UPDATE: Sharif Mansour says Friday’s protests demonstrate that Mubarak is doomed:
If the administration is smart, it will see the writing on the wall and realize that the old order in Egypt, and conceivably the rest of the Middle East, is gone forever. When the smoke clears, Washington will want to be on the right side of history. The United States must now withdraw its support, both financial and symbolic, from the Mubarak regime and avoid any further ties to its oppression.
Arguments based on being “on the right side of history” don’t necessarily persuade a Burkean. Weren’t the Soviets supposed to be “on the right side of history”?
Does the situation in Egypt evoke the distinctions Jeanne Kirkpatrick famously made in “Dictatorships & Double Standards”? If, as we are told, radical Islam is an existential threat comparable to Soviet communism, and if Mubarak has been a valuable U.S. ally in the fight against radicaL Islam, is it not in our interest to support him? But those two “ifs” represent hypotheticals that I don’t have the expertise to address.

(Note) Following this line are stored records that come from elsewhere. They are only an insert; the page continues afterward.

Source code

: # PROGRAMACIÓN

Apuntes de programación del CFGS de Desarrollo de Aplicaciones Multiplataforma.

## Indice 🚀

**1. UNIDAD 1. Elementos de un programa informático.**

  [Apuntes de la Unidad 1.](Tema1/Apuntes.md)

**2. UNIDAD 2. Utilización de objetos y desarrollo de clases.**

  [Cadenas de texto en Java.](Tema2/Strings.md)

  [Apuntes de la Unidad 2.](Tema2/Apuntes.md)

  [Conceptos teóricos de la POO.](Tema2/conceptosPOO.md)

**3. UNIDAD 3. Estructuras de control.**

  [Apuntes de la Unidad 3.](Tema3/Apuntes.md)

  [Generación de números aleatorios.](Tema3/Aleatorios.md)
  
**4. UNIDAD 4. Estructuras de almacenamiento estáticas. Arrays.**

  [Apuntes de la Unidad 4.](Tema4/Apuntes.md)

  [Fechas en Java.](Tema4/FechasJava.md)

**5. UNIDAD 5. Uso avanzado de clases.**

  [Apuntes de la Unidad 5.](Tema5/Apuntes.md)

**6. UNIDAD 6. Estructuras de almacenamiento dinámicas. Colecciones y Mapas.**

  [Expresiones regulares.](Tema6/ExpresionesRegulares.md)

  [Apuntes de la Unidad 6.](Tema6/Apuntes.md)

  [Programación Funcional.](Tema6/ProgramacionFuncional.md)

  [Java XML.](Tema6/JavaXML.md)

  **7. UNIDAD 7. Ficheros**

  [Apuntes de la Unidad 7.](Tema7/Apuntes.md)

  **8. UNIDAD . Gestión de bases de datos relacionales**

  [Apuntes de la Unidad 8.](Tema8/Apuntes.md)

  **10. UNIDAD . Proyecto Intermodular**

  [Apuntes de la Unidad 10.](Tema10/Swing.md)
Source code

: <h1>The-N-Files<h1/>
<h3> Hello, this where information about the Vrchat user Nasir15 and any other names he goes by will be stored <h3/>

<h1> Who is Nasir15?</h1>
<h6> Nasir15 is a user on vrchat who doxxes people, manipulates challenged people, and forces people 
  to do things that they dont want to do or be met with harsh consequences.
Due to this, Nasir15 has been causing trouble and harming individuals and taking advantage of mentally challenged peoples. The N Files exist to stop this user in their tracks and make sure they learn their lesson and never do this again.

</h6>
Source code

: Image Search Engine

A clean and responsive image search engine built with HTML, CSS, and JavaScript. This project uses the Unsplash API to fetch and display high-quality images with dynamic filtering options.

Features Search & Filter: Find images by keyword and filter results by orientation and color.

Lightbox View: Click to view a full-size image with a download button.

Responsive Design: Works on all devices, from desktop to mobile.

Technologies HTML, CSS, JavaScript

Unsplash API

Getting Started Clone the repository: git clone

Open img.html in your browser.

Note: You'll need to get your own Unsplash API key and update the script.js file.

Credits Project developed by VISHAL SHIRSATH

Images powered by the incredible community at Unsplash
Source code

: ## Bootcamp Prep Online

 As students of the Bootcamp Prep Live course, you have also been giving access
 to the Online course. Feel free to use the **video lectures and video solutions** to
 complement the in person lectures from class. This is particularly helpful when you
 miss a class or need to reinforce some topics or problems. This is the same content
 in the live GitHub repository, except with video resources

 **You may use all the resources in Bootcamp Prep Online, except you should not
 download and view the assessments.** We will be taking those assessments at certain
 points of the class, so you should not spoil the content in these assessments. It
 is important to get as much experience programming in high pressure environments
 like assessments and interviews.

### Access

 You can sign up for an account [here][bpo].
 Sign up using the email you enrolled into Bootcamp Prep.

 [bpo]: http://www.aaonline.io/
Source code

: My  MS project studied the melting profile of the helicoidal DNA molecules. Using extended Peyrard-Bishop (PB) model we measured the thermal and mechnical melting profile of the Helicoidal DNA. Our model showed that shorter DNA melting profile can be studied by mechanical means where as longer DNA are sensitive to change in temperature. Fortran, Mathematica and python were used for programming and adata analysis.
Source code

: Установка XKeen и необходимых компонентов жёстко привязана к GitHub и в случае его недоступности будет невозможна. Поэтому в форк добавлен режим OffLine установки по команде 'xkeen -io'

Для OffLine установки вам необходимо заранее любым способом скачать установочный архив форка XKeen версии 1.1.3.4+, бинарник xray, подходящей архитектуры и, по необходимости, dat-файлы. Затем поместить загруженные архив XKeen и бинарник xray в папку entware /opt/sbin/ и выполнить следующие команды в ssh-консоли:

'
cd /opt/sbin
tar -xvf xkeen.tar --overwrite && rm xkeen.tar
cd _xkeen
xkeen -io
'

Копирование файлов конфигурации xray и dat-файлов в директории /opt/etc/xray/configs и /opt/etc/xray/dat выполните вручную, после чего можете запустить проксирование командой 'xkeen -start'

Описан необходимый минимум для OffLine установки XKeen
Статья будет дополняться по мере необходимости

What is certain is that the administration cannot vacillate forever. It must either decide to support Mubarak or else decide to support the Egyptian uprising. Eliot Abrams sees the uprising as vindication of Bush’s advocacy of democracy in the Middle East:
Ruling under an endless emergency law, [Mubarak] has crushed the moderate opposition while the Islamist Muslim Brotherhood has thrived underground and in the mosques. Mubarak in effect created a two-party system – his ruling National Democratic Party and the Brotherhood – and then defended the lack of democracy by saying a free election would bring the Islamists to power. . . .
[W]e do know for sure that regimes that make moderate politics impossible make extremism far more likely.
Abrams thus argues that it is Mubarak’s repression that has spurred the growth of jihadist radicalism in Egypt, which may well be true, but that doesn’t mean that ending the repression will eliminate the danger. Nevertheless, if Republicans like Abrams are making the argument against Mubarak, that makes Obama’s choice easier: Side with the Cairo protesters and tout this stance as an example of bipartisan consensus.
Of course, the “bipartisan consensus” will only last as long as the policy is successful. If Obama throws Mubarak under the bus and then Egypt descends into anarchy Somalia-style, the president won’t escape blame by saying, “But Eliot Abrams told me it was OK!”
UPDATE II: Welcome, Instapundit readers!
UPDATE III: Thanks to Reaganite Republicanan for calling attention to this interview with John Bolton: “It is not inevitable that street demonstrations lead to Jeffersonian democracy.”
UPDATE IV: The Lonely Conservative notes that Iran’s state-run media are celebrating the Egyptian uprising, a fact that would tend to reinforce Bolton’s concerns. If the mullahs in Tehran think these Cairo riots are a good idea . . .
UPDATE V: Allahpundit on the risk that democracy in Egypt might bring the Muslim Brotherhood to power: “After 9/11 and the Iranian revolution in ’79, how could any American president gamble on backing reforms that might produce a net outcome that’s more Islamist? It’s political suicide.”
Linked by Don Surber, who calls Biden “a dunderhead who cannot tell a dictator from Tater Tot,” and now a Memeorandum thread.